Après le Vendredi Saint, ce cri est lancé avec plus de force et de justesse, puisque le pardon a été obtenu définitivement, puisque l’homme a retrouvé l’image et la ressemblance, puisque sa destinée de gloire devient possible en Jésus-Christ. Malgré la faiblesse qui demeure et souille nos pauvres existences terrestres, la joie est immense de savoir que désormais aucun péché ne sera trop hideux qui ne puisse être lavé dans le sang du Christ. Tant d’exemples de la vie du Sauveur peuvent venir consoler nos âmes pliant sous le fardeau du péché ; et qui n’a pas ressenti un jour cette joie sainte à la lecture des paraboles de l’enfant prodigue ou de la brebis perdue.

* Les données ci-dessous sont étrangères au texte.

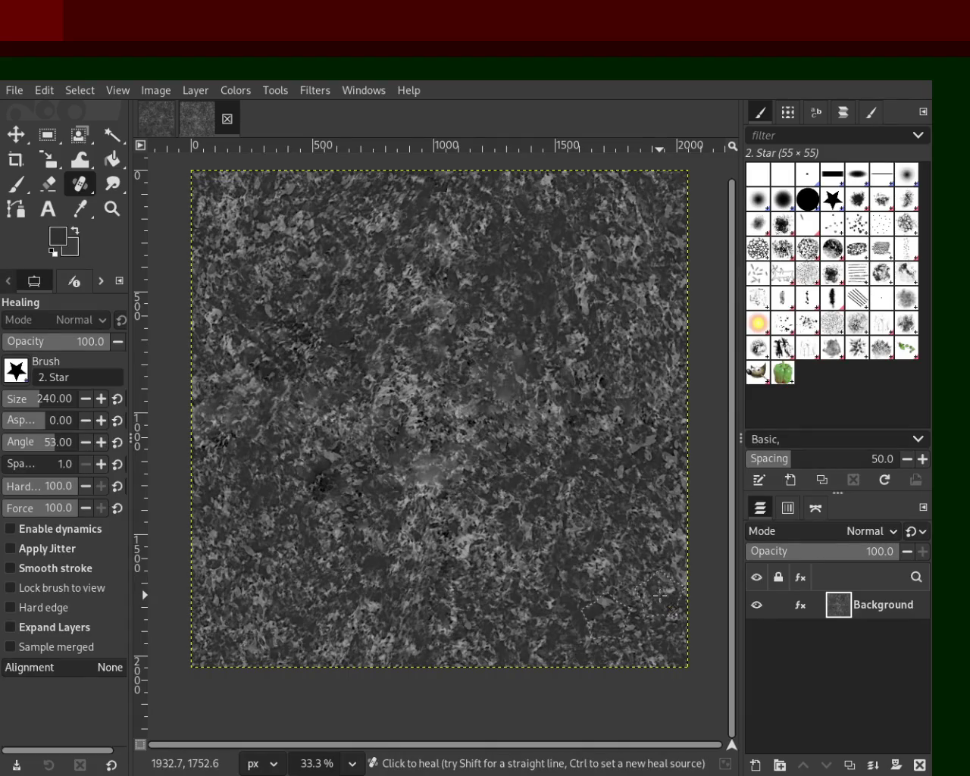
pyautogui.press('ctrl+z')
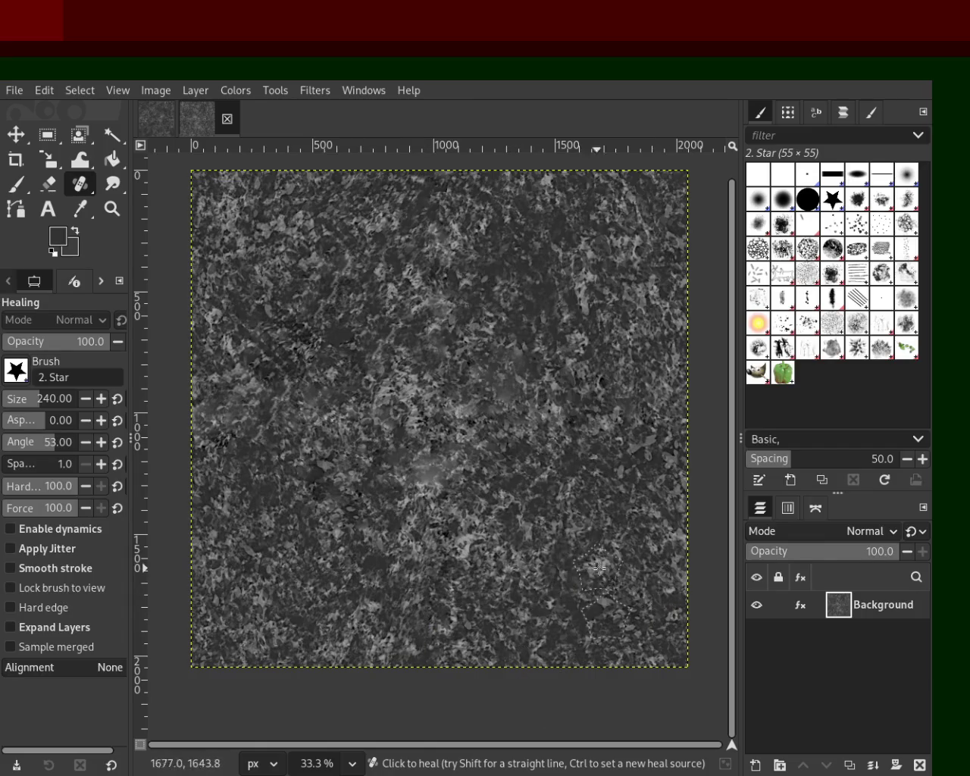
pyautogui.press('ctrl+s')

Mais là encore, ce pardon de Dieu qui est gratuit et que personne ne peut se prévaloir d’avoir mérité, ce pardon n’est pas une affaire égoïste comme si mon rapport avec Dieu ne devait pour moi entraîner ni obligation ni devoir. Vous vous souvenez sûrement de la magnifique parabole du débiteur impitoyable qui devait dix mille talents à son maître ; comment celui-ci lui remit sa dette, touché de compassion. C’est alors que ce débiteur ne voulut pas lui-même remettre une dette dérisoire de cent deniers à l’un de ses débiteurs, le faisant jeter en prison. Le maître averti lui dit alors : « Ne devrais-tu pas avoir pitié de ton compagnon comme j’ai eu pitié de toi ? Et son maître, irrité, le livra aux exécuteurs jusqu’à ce qu’il eût payé toute sa dette ». Et Jésus de conclure : « Ainsi vous traitera mon Père céleste si chacun de vous ne pardonne pas à son frère du fond du cœur ».37 Combien de fois Jésus a-t-Il rappelé ainsi l’obligation de pardonner à son prochain ! On peut même établir un parallèle entre le double commandement de l’amour et ce double mouvement du pardon. L’amour de Dieu doit se vérifier dans l’amour du prochain. La première Lettre de saint Jean est particulièrement explicite à ce sujet. De la même manière, recevoir le pardon du Père céleste implique de savoir donner le pardon à ceux qui nous ont offensés.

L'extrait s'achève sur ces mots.